Using the Software DeepWings© to Classify Honey Bees across Europe through Wing Geometric Morphometrics.
Carlos Ariel Yadró GarcíaPedro João RodriguesAdam TofilskiDylan ElenGrace Patricia McCormackAndrzej OleksaDora HenriquesRustem A IlyasovAnatoly KartashevChristian BargainBalser FriedMaria Alice PintoPublished in: Insects (2022)
DeepWings© is a software that uses machine learning to automatically classify honey bee subspecies by wing geometric morphometrics.

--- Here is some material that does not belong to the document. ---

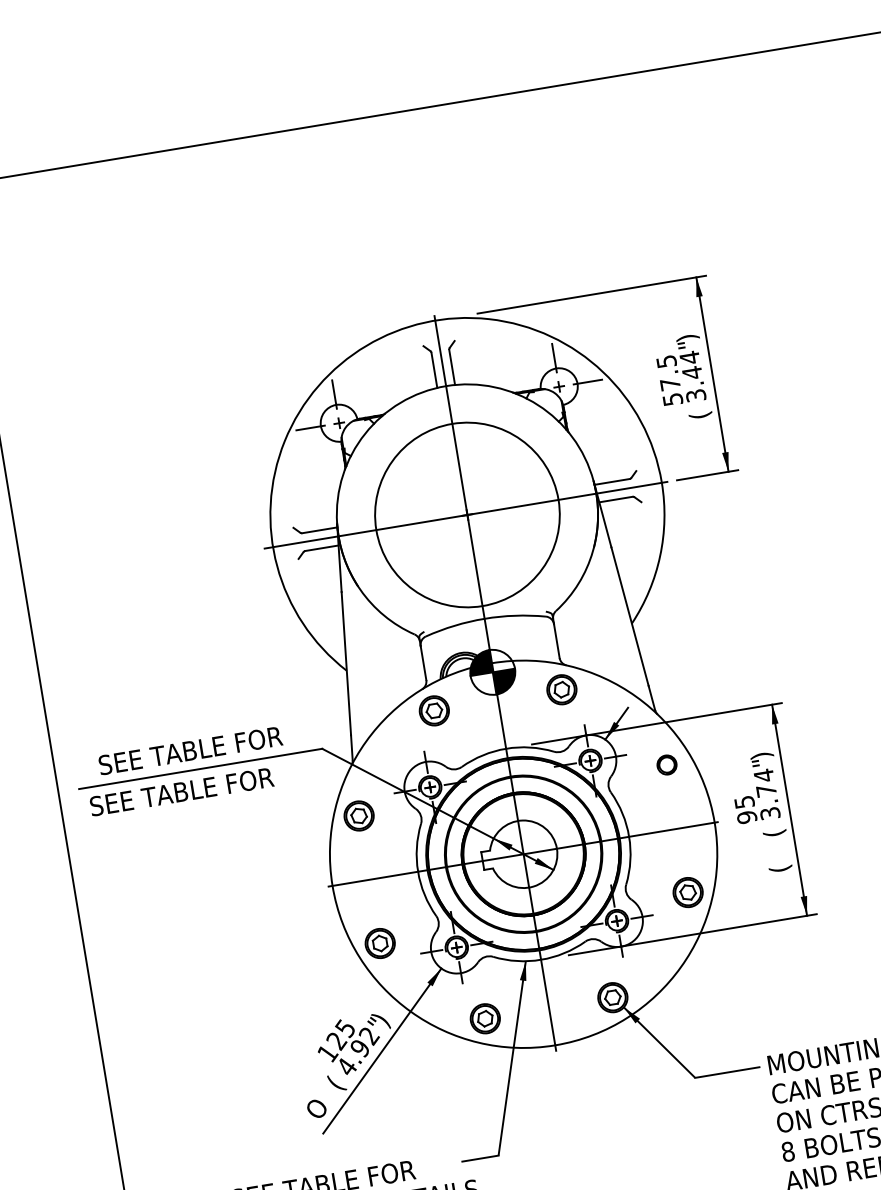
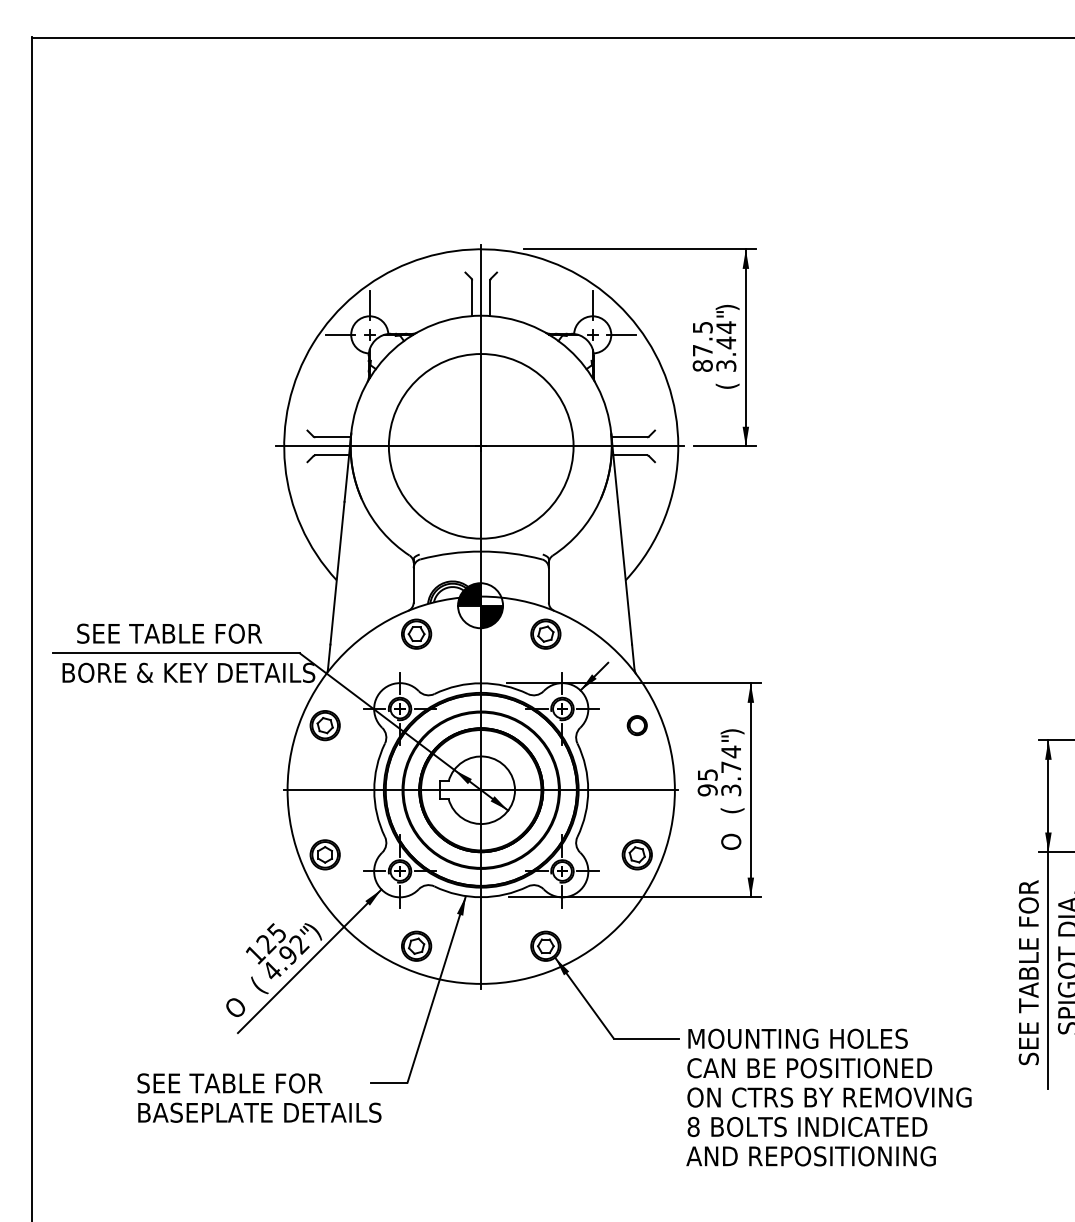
text: (672, 399) -> (702, 365), 57.5 -> 87.5
text: (215, 785) -> (188, 672), SEE TABLE FOR -> BORE & KEY DETAILS
text: (779, 863) -> (732, 841), ( -> O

Here, we tested the five subspecies classifier ( A. m. carnica , Apis mellifera caucasia , A. m. iberiensis , Apis mellifera ligustica, and A. m. mellifera ) of DeepWings© on 14,816 wing images with variable quality and acquired by different beekeepers and researchers. These images represented 2601 colonies from the native ranges of the M-lineage A. m. iberiensis and A. m. mellifera , and the C-lineage A. m. carnica . In the A. m. iberiensis range, 92.6% of the colonies matched this subspecies, with a high median probability (0.919). In the Azores, where the Iberian subspecies was historically introduced, a lower proportion (85.7%) and probability (0.842) were observed. In the A. m mellifera range, only 41.1 % of the colonies matched this subspecies, which is compatible with a history of C-derived introgression. Yet, these colonies were classified with the highest probability (0.994) of the three subspecies. In the A. m. carnica range, 88.3% of the colonies matched this subspecies, with a probability of 0.984. The association between wing and molecular markers, assessed for 1214 colonies from the M-lineage range, was highly significant but not strong (r = 0.31, p < 0.0001). The agreement between the markers was influenced by C-derived introgression, with the best results obtained for colonies with high genetic integrity. This study indicates the good performance of DeepWings© on a realistic wing image dataset.